Les trois familles, venues du Maroc et de l'Algérie s'installer au Québec, ont laissé derrière elles des situations enviables tant sur le plan professionnel que social. Une fois arrivés, ces gens découvrent avec effarement qu'ils devront tout recommencer!

Mustapha Brahimi entreprend des démarches auprès du ministère de l'Immigration et des Communautés culturelles du Québec afin de faire reconnaître ses diplômes. La procédure durera deux mois. Ensuite, il devra sans doute retourner à l'université puis se soumettre à des examens pour être admis à l'Ordre des ingénieurs.

Une fois ces étapes traversées, les obstacles à l'embauche demeurent énormes. Partout, la maîtrise de l'anglais et une expérience canadienne sont exigées. Des organisations communautaires et un réseau sous-financé en regard des besoins réels, aident Abdelhadi et Rafik à comprendre le fonctionnement du marché du travail au Québec.

Abdelhadi Najmaoui suit une formation au Collectif en techniques d'entrevue d'emploi. Rafik Hafsi suivra un stage en agronomie avec Carrefour BLE. Mais les préjugés des employeurs restent nombreux, comme en témoigne le cas d'un musulman qui se voit écarté d'un poste, alors qu'une candidature similaire, soumise sous un nom québécois fictif, est retenue.

Pierre Dumais, du Regroupement des gestionnaires en ressources humaines de Laval, le dit bien : «...certains patrons craignent les demandes d'accommodements raisonnables...». Pourtant, la majorité des Maghrébins ne demandent qu'à s'intégrer harmonieusement aux habitudes d'ici. À Montréal, des professionnels hautement qualifiés, parfois même diplômés en France, sont confinés à l'industrie du taxi.
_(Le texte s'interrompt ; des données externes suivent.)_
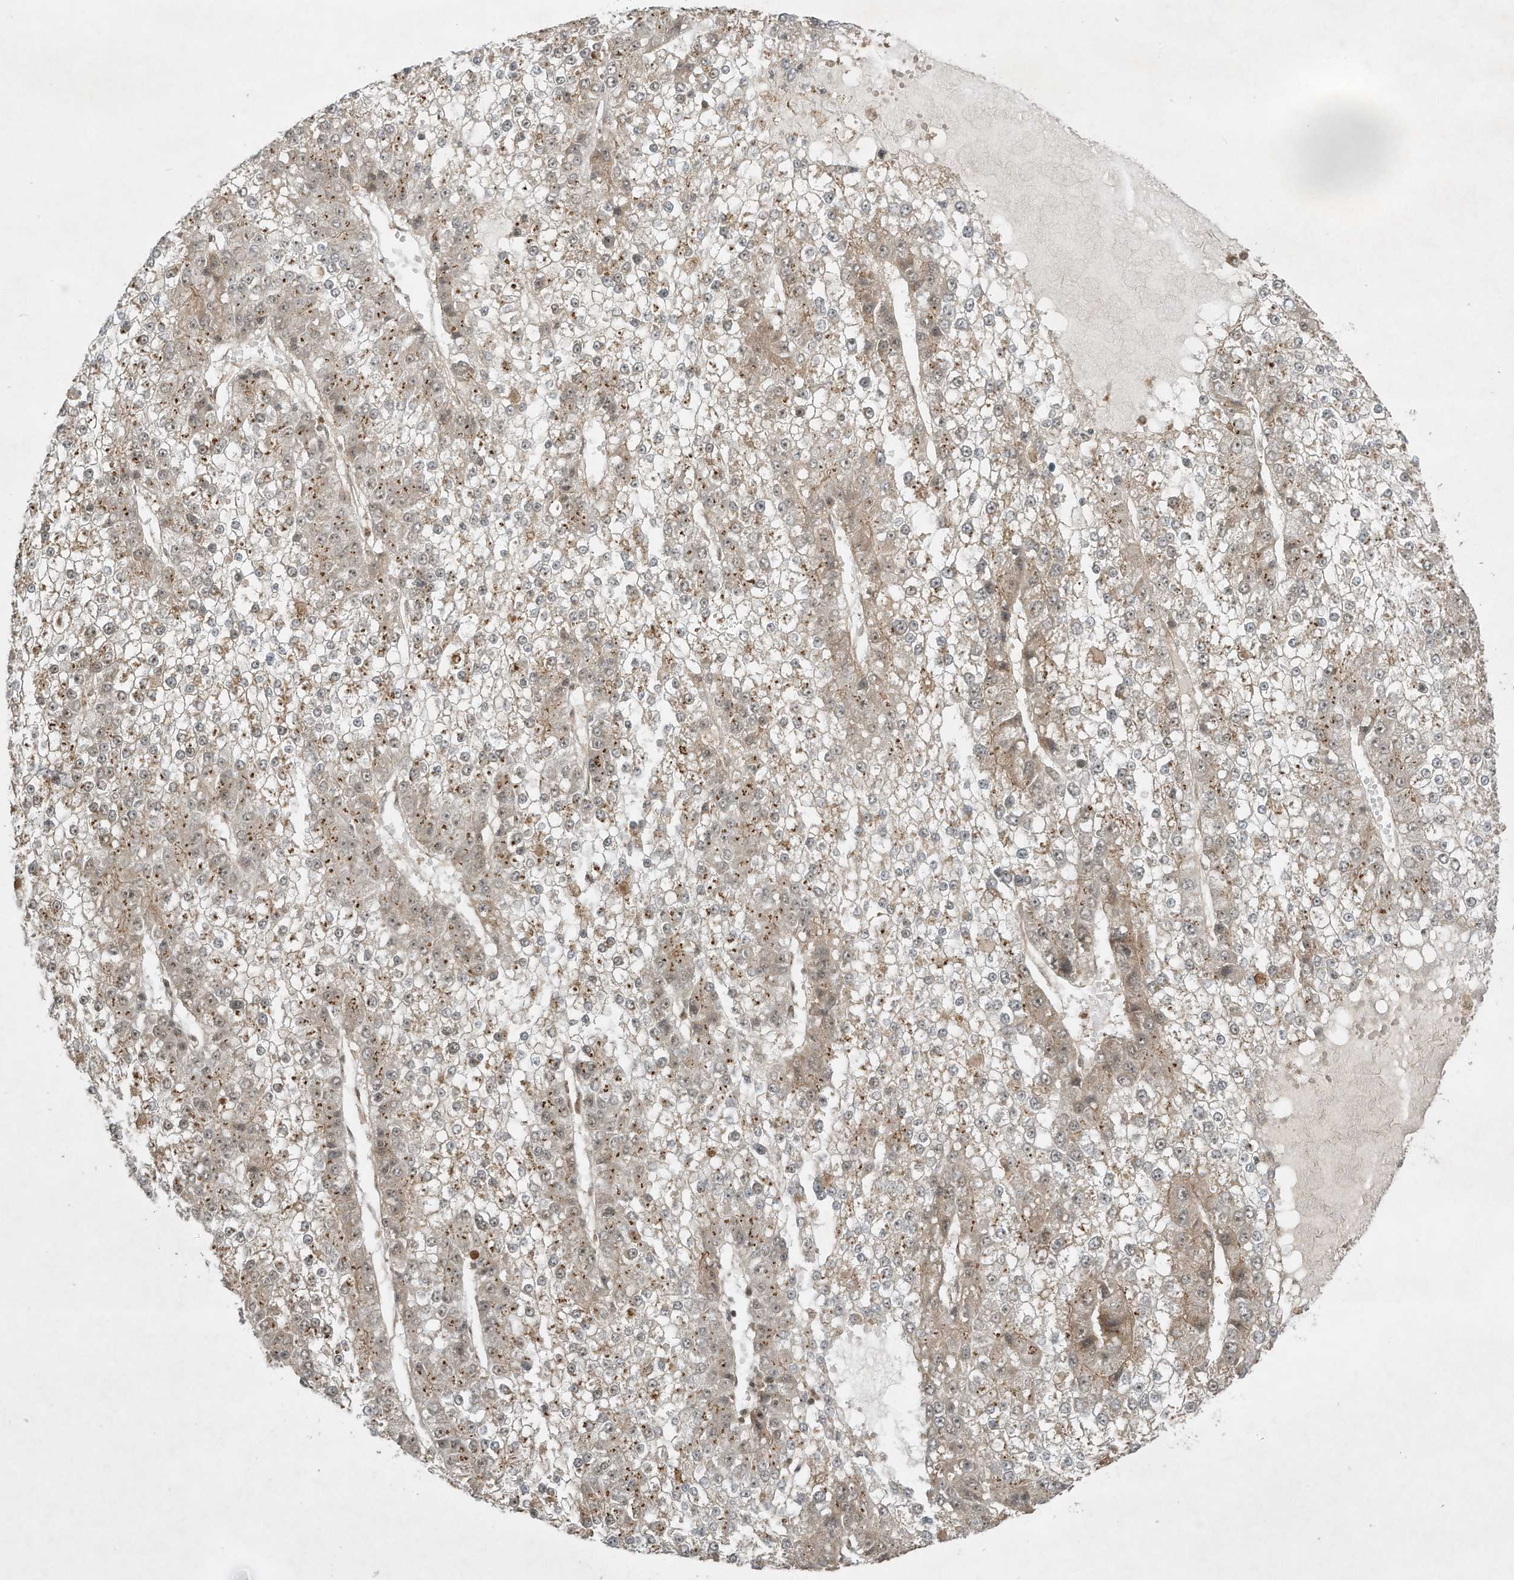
{"staining": {"intensity": "moderate", "quantity": "25%-75%", "location": "cytoplasmic/membranous"}, "tissue": "liver cancer", "cell_type": "Tumor cells", "image_type": "cancer", "snomed": [{"axis": "morphology", "description": "Carcinoma, Hepatocellular, NOS"}, {"axis": "topography", "description": "Liver"}], "caption": "Immunohistochemical staining of human liver cancer (hepatocellular carcinoma) reveals moderate cytoplasmic/membranous protein expression in approximately 25%-75% of tumor cells.", "gene": "CERT1", "patient": {"sex": "female", "age": 73}}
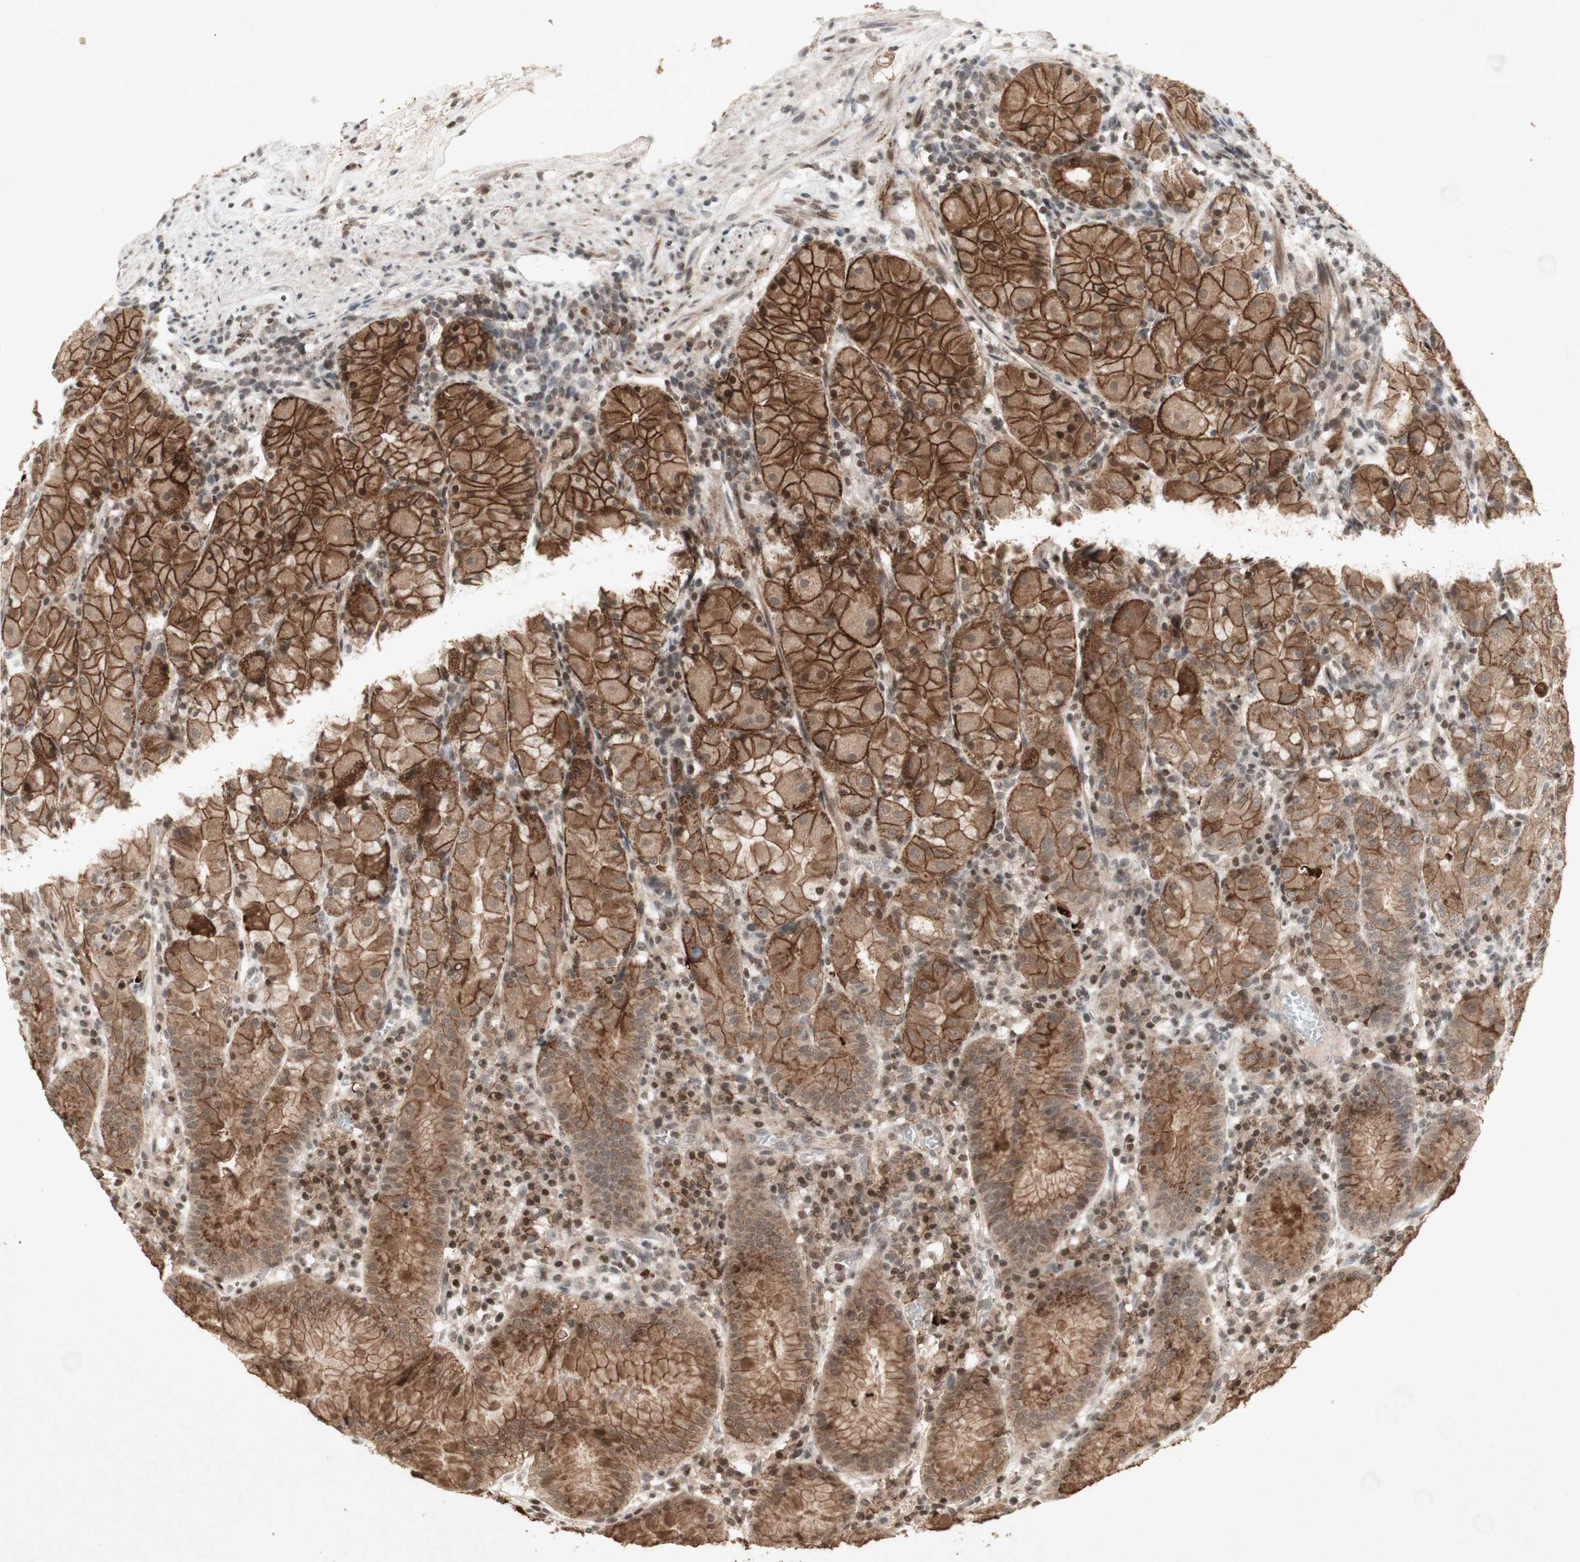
{"staining": {"intensity": "strong", "quantity": ">75%", "location": "cytoplasmic/membranous,nuclear"}, "tissue": "stomach", "cell_type": "Glandular cells", "image_type": "normal", "snomed": [{"axis": "morphology", "description": "Normal tissue, NOS"}, {"axis": "topography", "description": "Stomach"}, {"axis": "topography", "description": "Stomach, lower"}], "caption": "Strong cytoplasmic/membranous,nuclear staining is identified in about >75% of glandular cells in benign stomach. Nuclei are stained in blue.", "gene": "PLXNA1", "patient": {"sex": "female", "age": 75}}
D'autre part, les mères de nos familles voient aussi leur situation se détériorer. Amina Marhtere Hafsi, qui avait un travail au Maroc, avait toujours pu compter sur l'aide d'une domestique et sur le soutien de sa famille. Ici, elle est confinée à la maison et doit assumer seule tout le travail ménager. Nezha Chafik Najmaoui, voilée, craint d'être perçue comme une femme soumise, ce qui est loin d'être le cas. Auparavant secrétaire, elle décide de suivre une formation pour ouvrir une garderie en milieu familial.

Malgré leurs difficultés, nos familles résistent admirablement au découragement. Abdelhadi offre ses services bénévolement à l'Armée du Salut pour contribuer malgré tout à notre société...

À propos de l'émission
Entre les accommodements raisonnables qui font tant parler et les préjugés, à quoi ressemble la vie quotidienne des nouveaux arrivants qui s'établissent chez nous? C'est à cette question que le docu-réalité Islam Québec tente de répondre. Pour y arriver, l'équipe nous offre une incursion unique dans le quotidien de trois familles d'origine maghrébine, dès leur arrivée ici. Les Brahimi ont quitté l'Algérie avec leurs deux garçons, les Najmaoui et leurs deux enfants sont originaires du Maroc, tout comme les Hafsi. Au fil des semaines, on assistera à leur intégration progressive alors que des organismes les aident à trouver du travail, qu'ils tentent de faire reconnaître leurs diplômes, que leurs enfants découvrent un nouveau milieu scolaire, que mari et femme sont confrontés à une société aux valeurs différentes en ce qui concerne le rôle de chacun... La question religieuse est également abordée sous plusieurs angles, de l'alimentation à l'école en passant par les réticences des employeurs, inquiets de se faire demander des " accommodements ".